→ **KUTIPAN UNTUK DIBACA**
---------------

BBC pernah merangkumkan jenis-jenis kebutuhan masyarakat terhadap informasi. Di mana setiap berbeda kebutuhan, seharusnya berbeda pula jenis konten untuk mendekati mereka. Model BBC ini dinamai user need model.
Singkatnya, ada enam jenis informasi untuk memenuhi enam kebutuhan "user":
- Update me.
Biasanya adalah informasi yang menyajikan fakta. Menjawab pertanyaan, "Apa yang terjadi?", "Bagaimana detilnya?". Format yang sering digunakan adalah 5W+1H.
2. Keep me on trend
Seringnya terkait dengan apa yang sedang tren di media sosial. Media biasanya mengangkat "Apa yang orang katakan di media sosial terkait sebuah isu atau kejadian?"
Sering kan melihat yang sepeti ini? Dan ternyata kebutuhan publik untuk mengikuti tren juga besar. Biasanya karena dua alasan: 1. Ingin punya bahan ketika sewaktu-waktu terlibat dalam percakapan tentang topik tersebut; 2. Memahami alasan di balik sebuah hastag tertentu bisa muncul di media sosial.

---------------

→ **BAHAN YANG DITAMPILKAN**
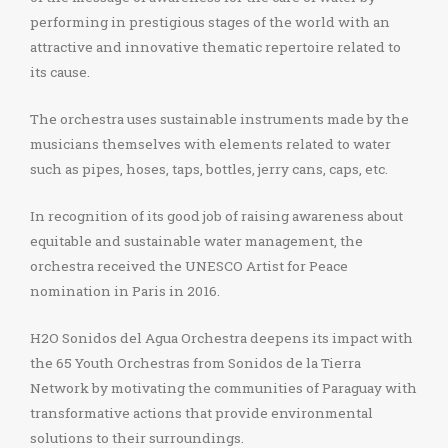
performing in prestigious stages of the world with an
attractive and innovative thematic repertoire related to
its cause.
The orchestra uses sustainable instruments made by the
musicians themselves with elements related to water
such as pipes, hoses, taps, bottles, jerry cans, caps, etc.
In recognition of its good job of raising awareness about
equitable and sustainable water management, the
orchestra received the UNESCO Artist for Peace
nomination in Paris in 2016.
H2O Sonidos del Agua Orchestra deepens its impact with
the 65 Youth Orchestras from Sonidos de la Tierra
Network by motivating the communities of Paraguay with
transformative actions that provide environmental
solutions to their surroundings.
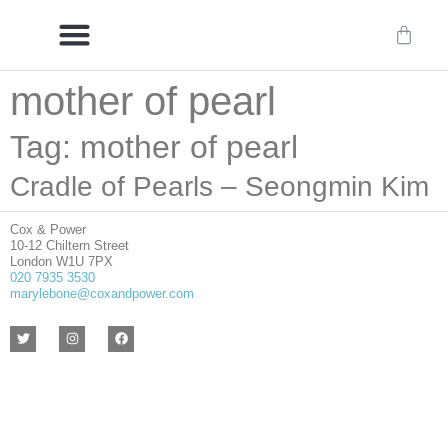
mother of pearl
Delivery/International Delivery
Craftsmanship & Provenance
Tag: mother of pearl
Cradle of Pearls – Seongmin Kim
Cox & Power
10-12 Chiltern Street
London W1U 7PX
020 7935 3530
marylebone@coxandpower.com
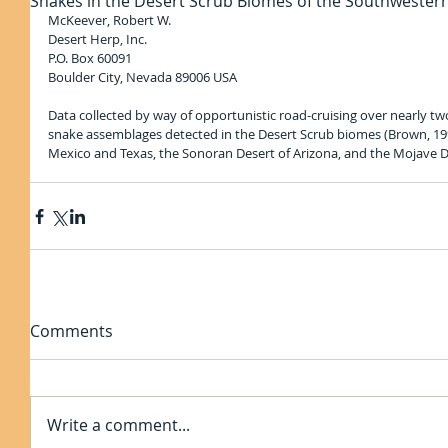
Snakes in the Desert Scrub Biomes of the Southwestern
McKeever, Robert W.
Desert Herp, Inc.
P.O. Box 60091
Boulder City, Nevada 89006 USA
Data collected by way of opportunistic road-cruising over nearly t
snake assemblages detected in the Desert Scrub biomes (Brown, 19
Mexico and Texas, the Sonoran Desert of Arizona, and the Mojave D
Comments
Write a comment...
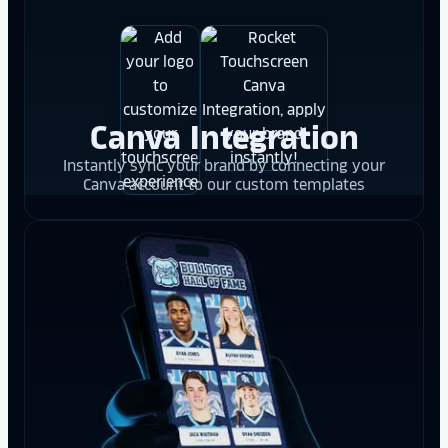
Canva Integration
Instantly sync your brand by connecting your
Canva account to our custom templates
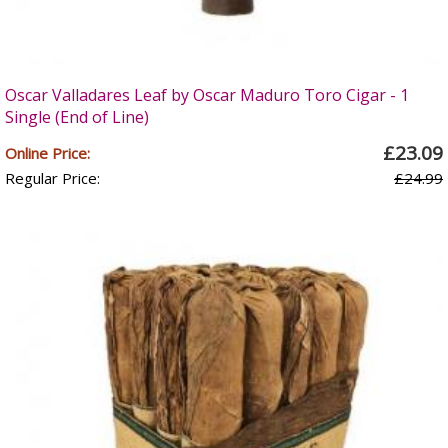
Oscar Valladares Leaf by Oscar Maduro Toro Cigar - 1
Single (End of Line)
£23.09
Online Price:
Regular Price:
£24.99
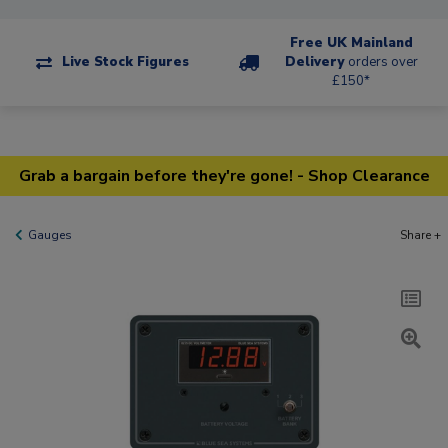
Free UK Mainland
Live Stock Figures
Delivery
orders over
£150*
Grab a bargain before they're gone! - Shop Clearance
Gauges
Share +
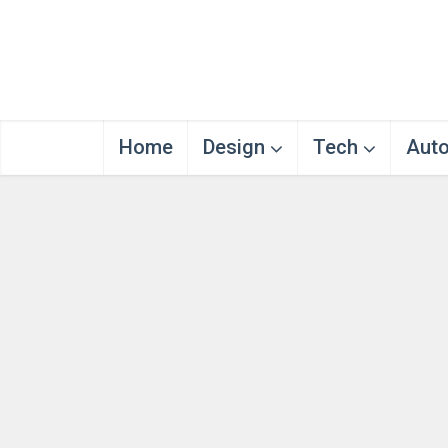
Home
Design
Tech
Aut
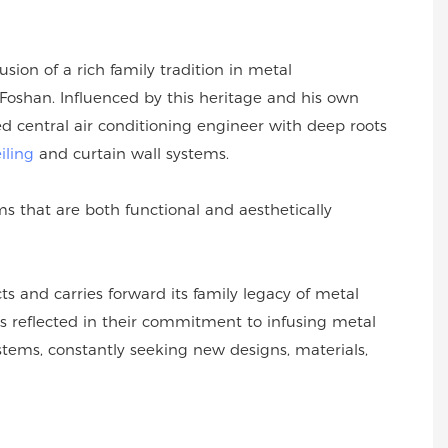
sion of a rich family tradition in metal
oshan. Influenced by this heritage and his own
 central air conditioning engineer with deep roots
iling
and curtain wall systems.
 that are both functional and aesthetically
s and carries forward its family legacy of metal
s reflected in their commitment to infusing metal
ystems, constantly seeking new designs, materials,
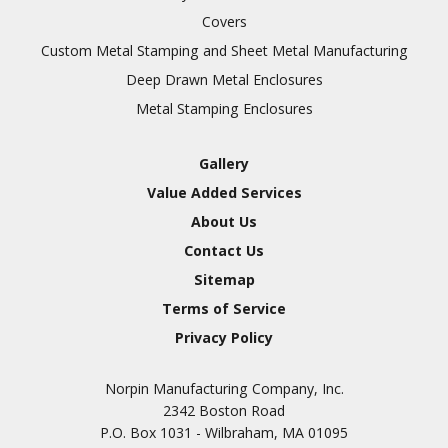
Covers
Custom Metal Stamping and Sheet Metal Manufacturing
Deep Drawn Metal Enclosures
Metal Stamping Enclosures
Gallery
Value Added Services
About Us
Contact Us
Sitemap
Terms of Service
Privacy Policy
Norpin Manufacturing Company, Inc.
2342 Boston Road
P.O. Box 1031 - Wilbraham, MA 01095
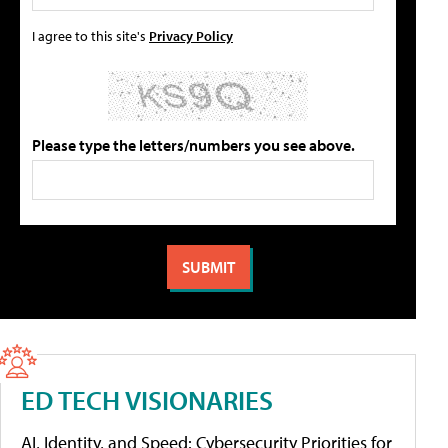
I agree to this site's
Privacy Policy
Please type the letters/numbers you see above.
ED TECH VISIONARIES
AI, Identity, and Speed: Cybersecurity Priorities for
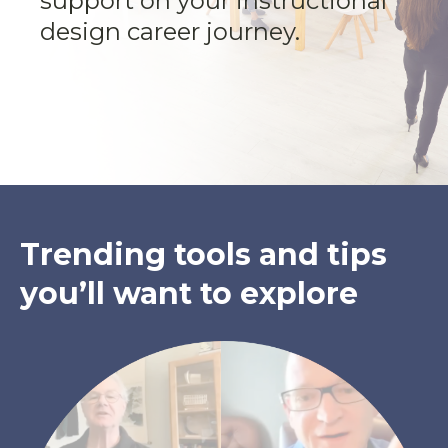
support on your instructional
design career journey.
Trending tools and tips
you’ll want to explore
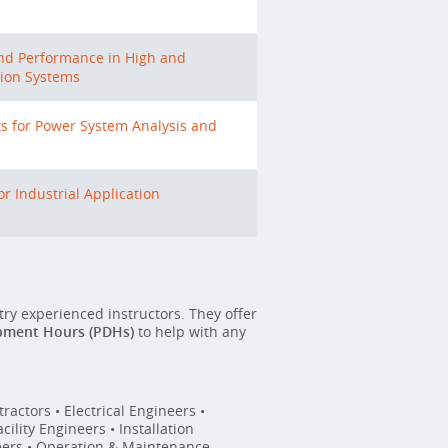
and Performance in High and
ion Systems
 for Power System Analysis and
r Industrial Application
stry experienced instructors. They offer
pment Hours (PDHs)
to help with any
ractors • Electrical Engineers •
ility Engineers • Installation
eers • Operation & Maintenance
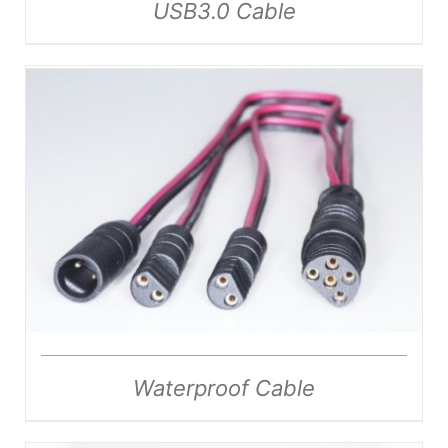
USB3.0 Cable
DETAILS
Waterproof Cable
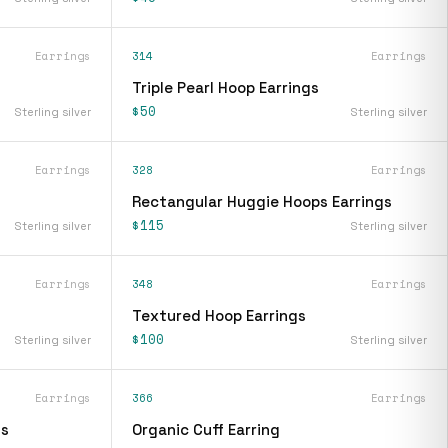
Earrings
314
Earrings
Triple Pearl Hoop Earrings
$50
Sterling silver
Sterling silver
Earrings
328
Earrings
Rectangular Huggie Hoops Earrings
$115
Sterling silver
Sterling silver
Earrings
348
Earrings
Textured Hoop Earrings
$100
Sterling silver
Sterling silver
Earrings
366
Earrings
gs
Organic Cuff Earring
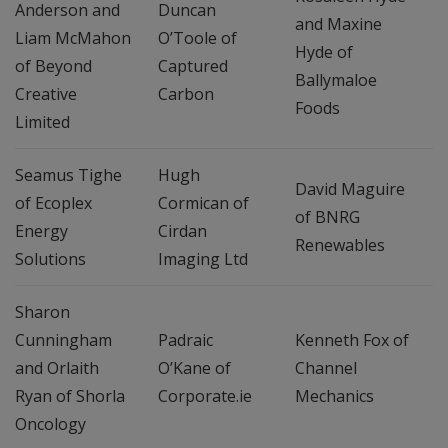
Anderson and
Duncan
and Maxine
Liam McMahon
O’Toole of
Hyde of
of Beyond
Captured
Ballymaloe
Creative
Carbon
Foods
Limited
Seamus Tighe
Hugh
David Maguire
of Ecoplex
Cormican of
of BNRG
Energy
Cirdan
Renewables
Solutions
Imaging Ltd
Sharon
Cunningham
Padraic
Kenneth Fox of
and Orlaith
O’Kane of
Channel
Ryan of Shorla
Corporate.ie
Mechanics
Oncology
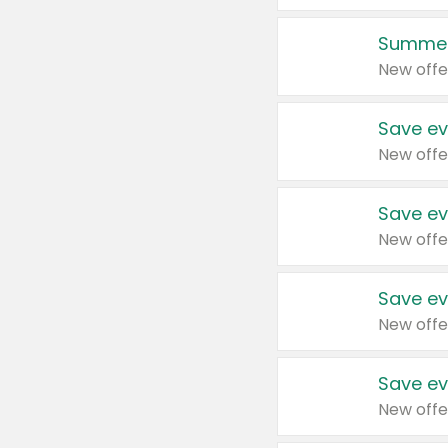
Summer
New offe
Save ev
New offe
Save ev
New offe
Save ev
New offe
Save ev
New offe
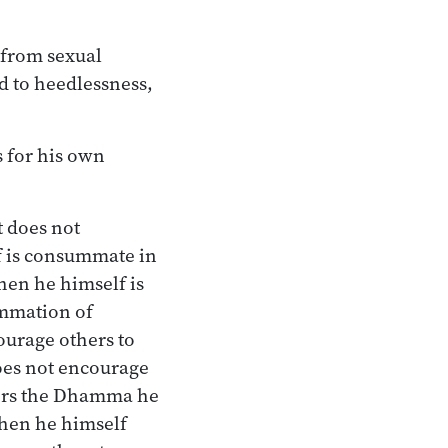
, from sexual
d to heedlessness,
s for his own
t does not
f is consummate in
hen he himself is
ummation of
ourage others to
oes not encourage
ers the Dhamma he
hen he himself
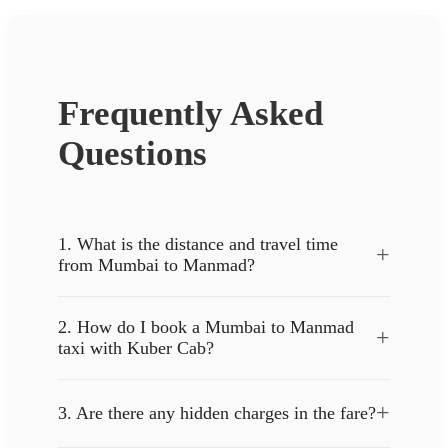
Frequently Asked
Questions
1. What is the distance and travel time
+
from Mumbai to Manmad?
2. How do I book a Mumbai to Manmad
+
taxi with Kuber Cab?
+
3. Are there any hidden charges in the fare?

---------------

→ **TUJUAN TUGAS**
Lanjutkan teks tentang model kebutuhan pengguna BBC, dimulai setelah kalimat terakhirnya.

→ **HASIL LATIHAN**
3. Give me perspective
Tidak semua orang dapat langsung memahami bagaimana sebuah kejadian berdampak bagi mereka. Apa manfaatnya untuk mereka? Sisi ini biasanya diisi oleh pendapat dari pengamat, pakar, atau narasumber dari berbagai sisi.
4. Educate me
Informasi jenis ini sering kali bisa menjadi konten yang tahan lama atau evergreen. Jenis konten ini antara lain tentang Bagaimana caranya atau How to; Berisi daftar sesuatu; Tanya jawab satu topik atau Q & A; sampai menjelaskan sebuah proses.
5. Inspire me
Orang biasanya suka sesuatu yang menginspirasi. Tentang bagaimana ada orang yang berjuang mengatasi persoalan tertentu, mencapai sesuatu, atau melakukan hal-hal yang berdampak baik pada orang banyak. Dalam jurnalisme, konten ini kadang disebut sebagai "Jurnalisme Solusi".
6. Divert me
Tidak semua orang suka terus-menerus mengonsumsi sesuatu yang serius. Sesekali perlu "dialihkan" ke sesuatu yang membuat tergelitik. Sesuatu yang mengejutkan, lucu, atau kadang receh. Meskipun itu sebenarnya masih menyangkut sesuatu yang serius.
Itulah enam "kebutuhan user" sekaligus enam jenis konten untuk mereka. Satu topik bisa didekati sekaligus dengan keenamnya.
Misalnya, beberapa waktu lalu publik dikejutkan dengan tenggelam dan meninggalnya putera Gubernur Jawa Barat Ridwan Kamil, Emmeril Khan Mumtaz, di Sungat Aare, Swiss.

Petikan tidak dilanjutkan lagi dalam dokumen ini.